Please return all lines from the records below that include the string "busqueda".
Segment Start: Record excerpts
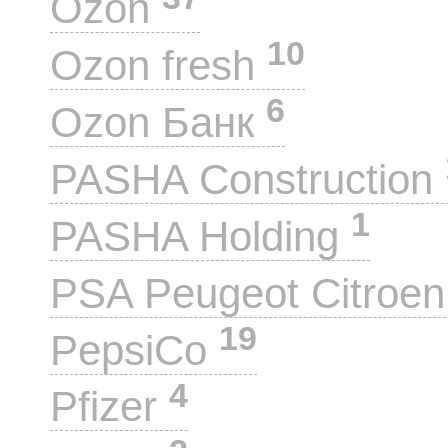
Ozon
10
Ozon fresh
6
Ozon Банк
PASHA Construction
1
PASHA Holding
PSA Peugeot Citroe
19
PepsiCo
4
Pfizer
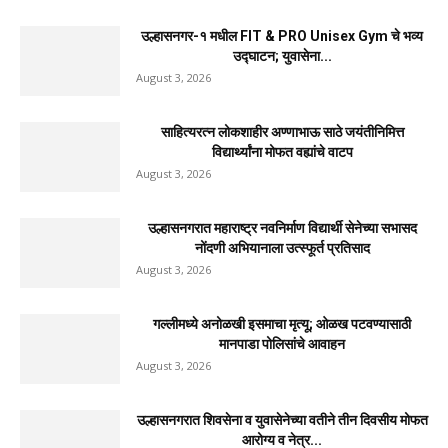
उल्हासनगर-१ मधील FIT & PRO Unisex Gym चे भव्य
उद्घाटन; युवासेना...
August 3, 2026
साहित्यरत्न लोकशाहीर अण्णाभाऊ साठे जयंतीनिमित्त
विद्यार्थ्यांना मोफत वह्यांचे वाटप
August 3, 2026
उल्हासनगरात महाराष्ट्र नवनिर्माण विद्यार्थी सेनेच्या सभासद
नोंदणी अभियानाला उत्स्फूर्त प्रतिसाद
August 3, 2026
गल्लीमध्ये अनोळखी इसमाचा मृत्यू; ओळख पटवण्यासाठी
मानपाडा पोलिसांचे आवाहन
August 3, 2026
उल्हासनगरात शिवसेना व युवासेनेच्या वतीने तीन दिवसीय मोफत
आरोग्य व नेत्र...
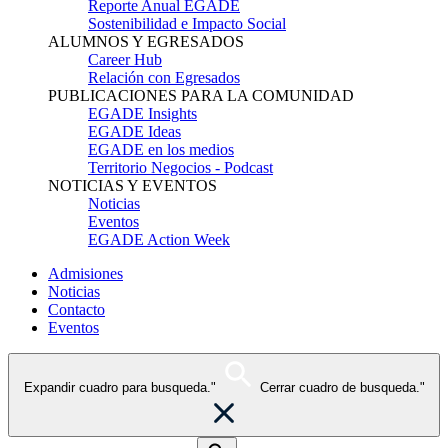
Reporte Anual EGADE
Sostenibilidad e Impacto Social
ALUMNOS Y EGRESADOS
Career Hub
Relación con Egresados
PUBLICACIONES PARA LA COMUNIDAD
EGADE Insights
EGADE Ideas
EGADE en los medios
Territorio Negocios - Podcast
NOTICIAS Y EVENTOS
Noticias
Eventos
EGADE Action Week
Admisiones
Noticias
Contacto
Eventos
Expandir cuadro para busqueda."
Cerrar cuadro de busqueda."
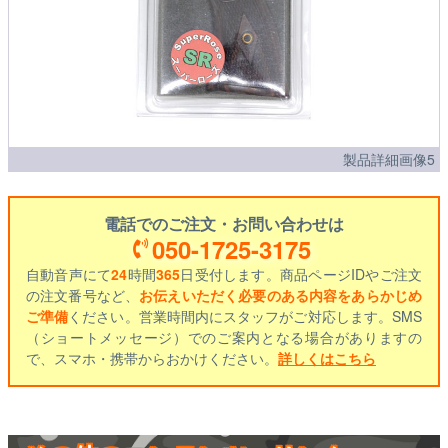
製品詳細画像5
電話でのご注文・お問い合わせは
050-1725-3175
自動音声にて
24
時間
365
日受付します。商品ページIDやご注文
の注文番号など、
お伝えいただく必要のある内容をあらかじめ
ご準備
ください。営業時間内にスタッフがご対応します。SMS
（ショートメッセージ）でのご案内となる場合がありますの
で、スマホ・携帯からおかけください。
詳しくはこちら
Segment End: Record excerpts
Expected answer:
Expandir cuadro para busqueda."
Cerrar cuadro de busqueda."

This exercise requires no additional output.